Intro Blog: Where Theories Collide

I am drawn to black holes since they sit precisely where our current cosmological theories clash. General relativity paints a clean external picture: once a black hole settles, its spacetime is fully captured by just mass and spin. Meanwhile, quantum mechanics insists that information can never truly be destroyed. At the same time, black hole thermodynamics assigns an enormous entropy to these objects, hinting at countless hidden microstates lurking beneath the surface. Yet when taken together, these three frameworks still don’t mesh into a single coherent story about what actually happens at and beyond the horizon. That fundamental tension is what ultimately drew me to this project.
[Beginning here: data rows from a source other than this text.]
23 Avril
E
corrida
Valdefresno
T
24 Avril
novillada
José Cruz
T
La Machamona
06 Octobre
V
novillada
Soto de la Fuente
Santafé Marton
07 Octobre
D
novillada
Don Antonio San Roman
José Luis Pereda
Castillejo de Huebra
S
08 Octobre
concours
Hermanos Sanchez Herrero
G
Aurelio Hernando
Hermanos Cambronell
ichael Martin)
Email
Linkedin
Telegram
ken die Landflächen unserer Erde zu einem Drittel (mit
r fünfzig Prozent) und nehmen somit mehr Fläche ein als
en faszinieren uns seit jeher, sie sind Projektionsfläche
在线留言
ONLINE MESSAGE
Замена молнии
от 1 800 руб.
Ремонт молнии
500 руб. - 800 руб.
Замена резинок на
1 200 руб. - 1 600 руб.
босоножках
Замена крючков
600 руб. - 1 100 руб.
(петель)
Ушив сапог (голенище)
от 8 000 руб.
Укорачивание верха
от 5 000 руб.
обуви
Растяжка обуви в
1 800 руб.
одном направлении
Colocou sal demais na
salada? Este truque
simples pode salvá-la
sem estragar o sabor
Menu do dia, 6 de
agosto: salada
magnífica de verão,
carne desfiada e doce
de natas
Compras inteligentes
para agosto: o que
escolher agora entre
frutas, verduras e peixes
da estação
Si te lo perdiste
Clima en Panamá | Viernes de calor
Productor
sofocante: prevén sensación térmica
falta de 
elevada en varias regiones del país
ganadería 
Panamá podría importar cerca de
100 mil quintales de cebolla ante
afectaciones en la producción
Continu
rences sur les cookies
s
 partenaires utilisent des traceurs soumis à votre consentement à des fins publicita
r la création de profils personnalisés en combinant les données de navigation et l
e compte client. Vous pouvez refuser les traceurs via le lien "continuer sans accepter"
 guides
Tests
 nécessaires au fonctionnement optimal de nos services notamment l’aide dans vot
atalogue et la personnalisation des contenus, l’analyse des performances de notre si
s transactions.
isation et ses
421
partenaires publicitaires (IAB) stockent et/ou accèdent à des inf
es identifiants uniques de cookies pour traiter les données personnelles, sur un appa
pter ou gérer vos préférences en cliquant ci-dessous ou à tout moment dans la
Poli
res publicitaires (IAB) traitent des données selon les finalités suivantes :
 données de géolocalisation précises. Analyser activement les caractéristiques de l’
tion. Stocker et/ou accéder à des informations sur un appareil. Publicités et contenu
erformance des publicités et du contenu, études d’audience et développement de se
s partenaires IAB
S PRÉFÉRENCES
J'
Gravitational waves, fortunately, offer a way to probe this problem with real observations. When two black holes merge, the resulting remnant doesn’t instantly settle. Instead, it oscillates and gradually decays in what we call the ringdown phase. According to classical general relativity, this pattern follows a precise structure encoded in quasinormal modes, which are essentially the black hole’s characteristic vibrations. Once we know the remnant’s mass and spin, those mode frequencies and damping times are completely determined. However, if quantum corrections or other novel structures exist near the horizon, they might reveal themselves as subtle shifts in these frequencies or in how quickly the oscillations decay. Rather than asking the grand question “which theory is correct,” I’m pursuing something more focused: how much deviation from Einstein’s predictions does the data allow, and what does that tell us about which quantum gravity models remain viable?

I want to learn how to turn that inquiry into a rigorous analysis. This involves working with public LIGO and Virgo datasets, isolating the ringdown portion of each signal, fitting straightforward models to the data, and then interpreting upper bounds rather than chasing big breakthroughs.